RNA interference (RNAi) involves the processing of double-stranded RNA (dsRNA) into small interfering RNAs (siRNAs) of 21–25 base pairs by the enzyme Dicer These siRNAs are unwound by a helicase and incorporated into the RNA-induced silencing complex (RISC), where they guide the cleavage of complementary mRNA, thereby inhibiting specific mRNA translation Synthetic siRNAs bypass the Dicer step, entering RISC directly for targeted mRNA degradation In mammalian cells, both microRNAs (miRNAs) and siRNAs operate through the same RISC mechanism, facilitating either degradation or translational silencing based on their complementarity to target mRNAs.
Ex Vivo and In Vivo Delivery of siRNAs
We have conducted a thorough review of both ex vivo and in vivo siRNA delivery strategies, highlighting the effectiveness of viral vectors, particularly lentiviral vectors, in delivering siRNAs into blood and bone marrow cells.

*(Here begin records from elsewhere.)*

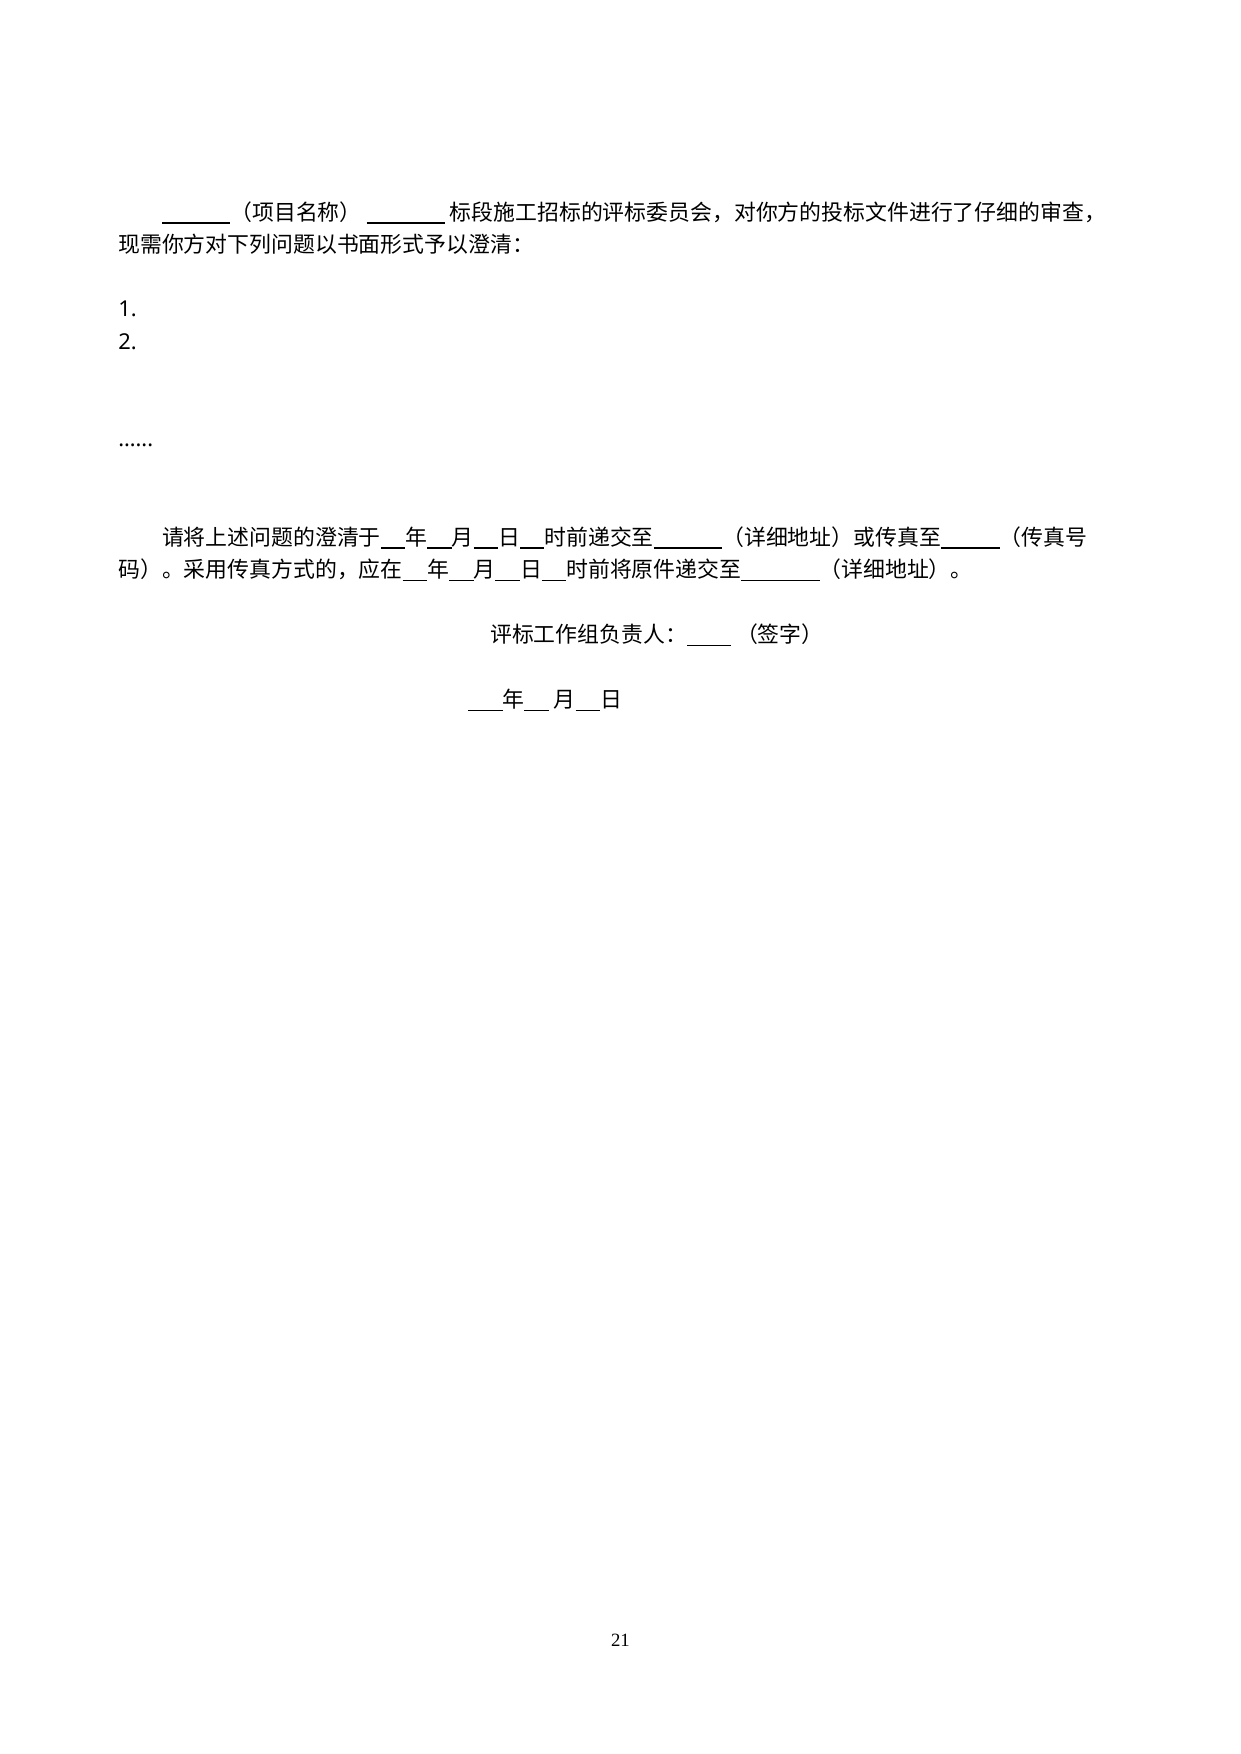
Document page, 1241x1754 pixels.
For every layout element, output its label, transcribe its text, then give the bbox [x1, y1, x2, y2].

text 请将上述问题的澄清于 年 月 日 时前递交至 （详细地址）或传真至 （传真号码）。采用传真方式的，应在 年 月 日 时前将原件递交至 （详细地址）。 [118, 519, 1122, 584]
text …... [118, 422, 1122, 454]
text （项目名称） 标段施工招标的评标委员会，对你方的投标文件进行了仔细的审查，现需你方对下列问题以书面形式予以澄清： [118, 194, 1122, 259]
text 2. [118, 324, 1122, 357]
text 年 月 日 [118, 682, 1122, 714]
text 1. [118, 292, 1122, 324]
text 评标工作组负责人： （签字） [118, 617, 1122, 649]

The use of viral vectors in RNAi therapeutics faces significant challenges due to toxicity concerns, highlighted by the death of a cancer patient following adenovirus administration Alternative delivery methods, such as cationic liposomes and electroporation, have been explored for the in vitro and in vivo delivery of siRNAs and shRNAs A critical issue remains the tissue-specific delivery of these molecules, which is essential for effective RNAi therapies Electroporation has shown promise in delivering siRNAs to mouse muscle tissues and could be further refined for targeted delivery to specific organs Additionally, siRNAs can be administered in vivo via the portal vein using Lipiodol, through intranasal routes to reach the lungs, or directly applied to the rat brain, all of which have demonstrated the capability to induce RNAi of target genes.

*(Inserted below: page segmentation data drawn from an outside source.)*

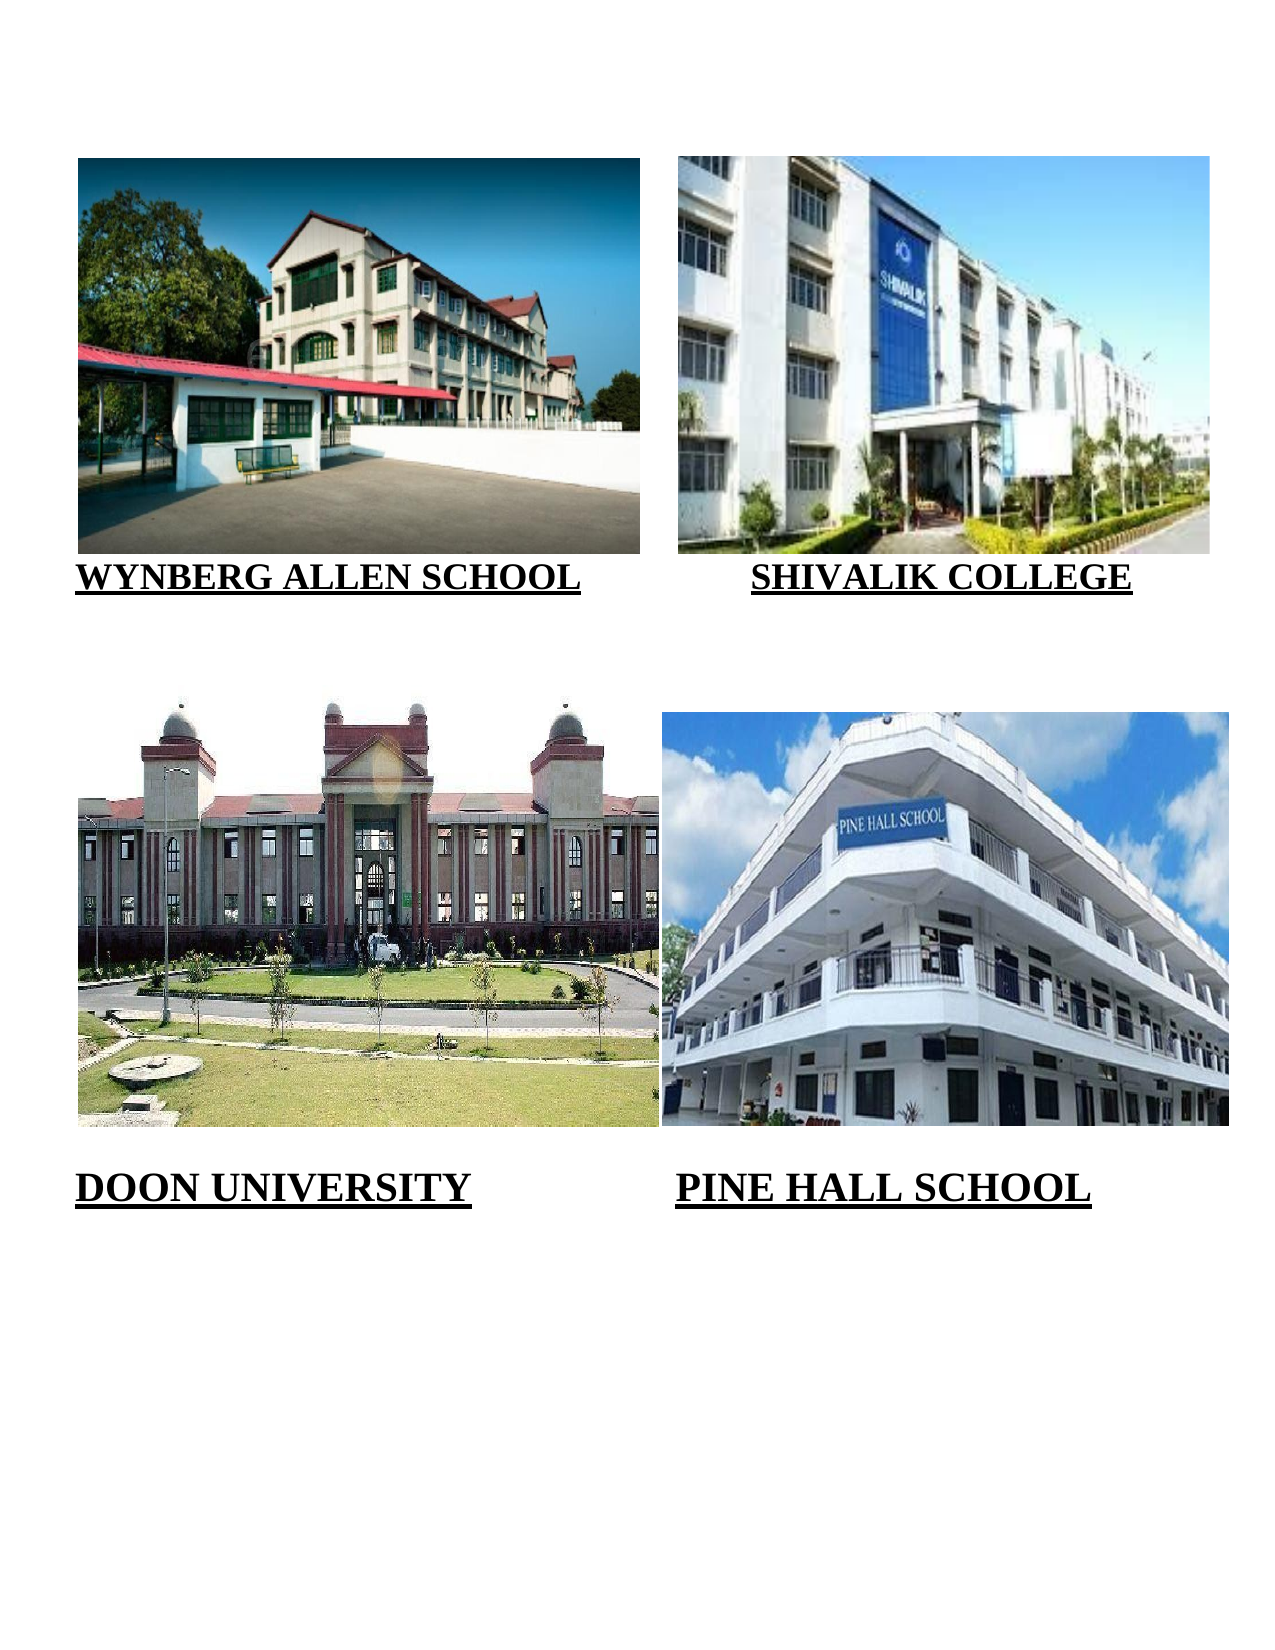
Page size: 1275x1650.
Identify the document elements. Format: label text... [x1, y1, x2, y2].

picture [678, 156, 1210, 554]
picture [78, 184, 640, 554]
text DOON UNIVERSITY PINE HALL SCHOOL [75, 1163, 1269, 1211]
picture [662, 712, 1229, 1126]
picture [78, 685, 659, 1127]
subtitle WYNBERG ALLEN SCHOOL SHIVALIK COLLEGE [75, 554, 1269, 597]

A groundbreaking study by McCaffrey et al (2002) demonstrated the successful in vivo delivery of siRNAs to mouse liver using the hydrodynamic transfection method This approach has been widely utilized in various studies for delivering dsRNAs to different organs in mice (McCaffrey et al., 2002; Golzio et al., 2005) However, the hydrodynamic transfection method poses challenges for clinical applications of siRNAs in humans (Pushparaj et al., 2008).